The nonpartisan National Association of Secretaries of State has also pushed back on Trump’s claim that three to five million people voted illegally in the election.
“We are not aware of any evidence that supports the voter fraud claims made by President Trump, but we are open to learning more about the Administration’s concerns,” the organization said in a statement. “In the lead up to the November 2016 election, secretaries of state expressed their confidence in the systemic integrity of our election process as a bipartisan group, and they stand behind that statement today.”
— Megan Messerly
Culinary tells lawmakers to avoid Station casinos
The Culinary Union, the largest labor organization in the state, notified lawmakers Wednesday that it has formed a new lobbying/political team. The trio — Jim Sullivan, Harry Grill and Bethany Khan — are all Culinary veterans.
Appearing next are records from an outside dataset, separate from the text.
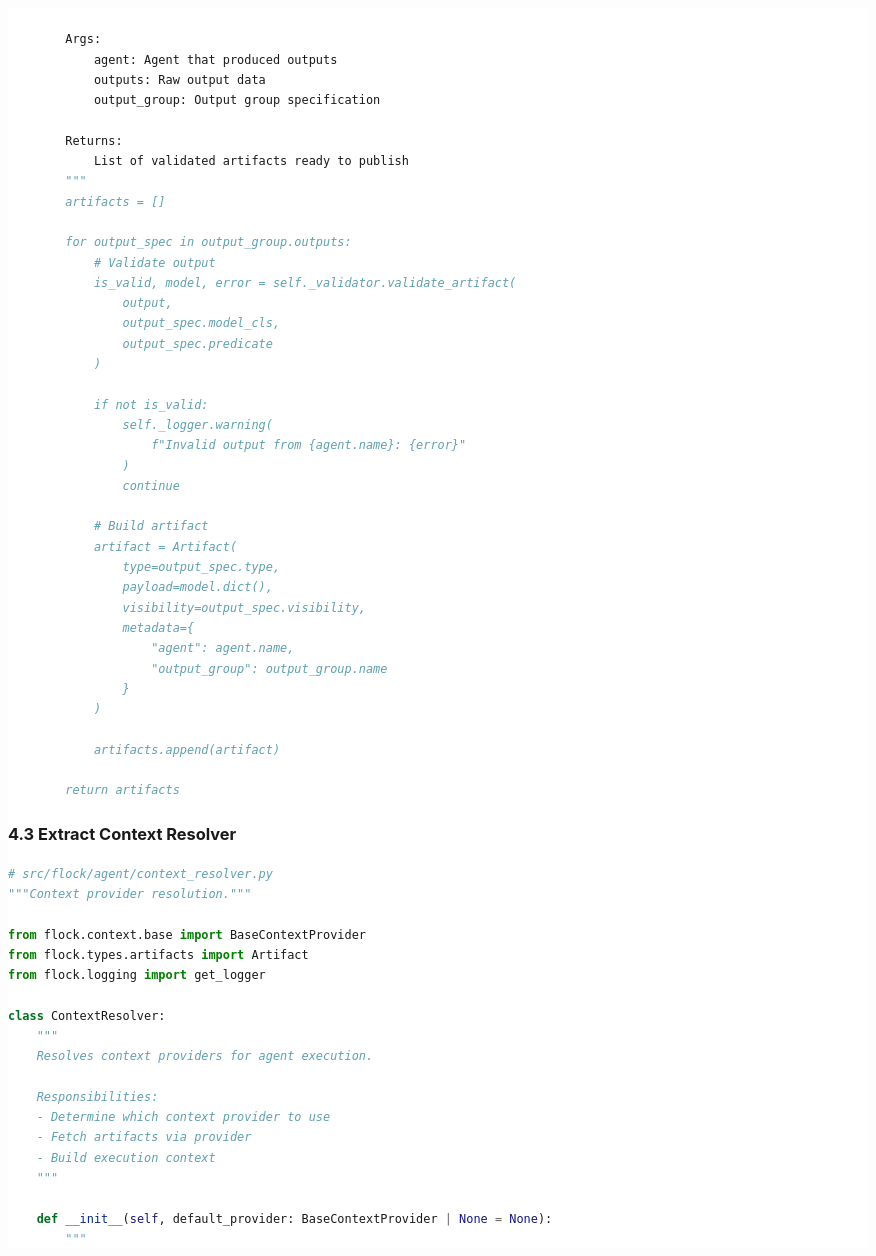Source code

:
 ```python

        Args:
            agent: Agent that produced outputs
            outputs: Raw output data
            output_group: Output group specification

        Returns:
            List of validated artifacts ready to publish
        """
        artifacts = []

        for output_spec in output_group.outputs:
            # Validate output
            is_valid, model, error = self._validator.validate_artifact(
                output,
                output_spec.model_cls,
                output_spec.predicate
            )

            if not is_valid:
                self._logger.warning(
                    f"Invalid output from {agent.name}: {error}"
                )
                continue

            # Build artifact
            artifact = Artifact(
                type=output_spec.type,
                payload=model.dict(),
                visibility=output_spec.visibility,
                metadata={
                    "agent": agent.name,
                    "output_group": output_group.name
                }
            )

            artifacts.append(artifact)

        return artifacts
```

### 4.3 Extract Context Resolver

```python
# src/flock/agent/context_resolver.py
"""Context provider resolution."""

from flock.context.base import BaseContextProvider
from flock.types.artifacts import Artifact
from flock.logging import get_logger

class ContextResolver:
    """
    Resolves context providers for agent execution.

    Responsibilities:
    - Determine which context provider to use
    - Fetch artifacts via provider
    - Build execution context
    """

    def __init__(self, default_provider: BaseContextProvider | None = None):
        """
```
The letter comes as the union deals with the departure of political director Yvanna Cancela, now a state senator. The letter not only introduces the new team also issues an admonition:
“The Culinary Workers Union, is also encouraging Nevada locals, elected representatives and tourists to avoid staying at/or patronizing hotels under an active labor dispute such as Station Casinos and Palms Casino Resort.”
The letter is signed by union Secretary-Treasurer Geoconda Arguello-Kline and President Ted Pappageorge.
— Jon Ralston
What to do about Medicaid in the Trump era?
The Nevada agency in charge of taking care of the elderly and people with disabilities says it can save the state money by relying more on Medicaid, but no backup plan is in place if those federal funds dry up under the Trump Administration.
Edward Ableser, who heads the state’s Aging and Disability Services division, said the agency could cut up to eight percent of its state budget even though its caseload is growing by changing the state’s model for providing services and better maximizing federal Medicaid dollars.
But uncertainty over federal plans for Medicaid and a lack of clear direction from congressional Republicans and President Donald Trump could threaten the new system. Ableser said there was no “plan B” in place if federal allocations to the state stop rolling in, but said Nevada’s expansion of Medicaid made a huge difference.
“The most vulnerable population has benefited the most,” he said.
Lawmakers also raised concerns about rural access to Medicaid providers, citing elderly people in Elko who have to travel to Battle Mountain or Ely for services covered by the federal health care program. Ableser said his division was working with private insurers and other for-profit businesses in rural areas to improve access to health care services.
— Riley Snyder
Ads target Heller on Mnuchin
Progressive groups are continuing an ad campaign in Nevada targeting Republican Sen. Dean Heller over an upcoming vote to confirm Steven Mnuchin as Treasury Secretary.
The ad tells the story of Lisa Fraser, an Oregon woman whose house was foreclosed on by Mnuchin’s bank, One West, while her was battling terminal cancer. The ad, which initially aired in Nevada, Iowa, Arizona and Washington D.C., will also air in five other states today and tomorrow as part of a new six-figure buy.
The Nevada version of the ad encourages viewers to call Heller’s office and encourage him to vote against Mnuchin in the Finance Committee. The 30-second ad will air on MSNBC, CNN and Fox News in the Las Vegas and Reno markets in Nevada.
Last week, Heller drilled Mnuchin over OneWest’s operations in Nevada during the foreclosure crisis during a five-hour confirmation hearing.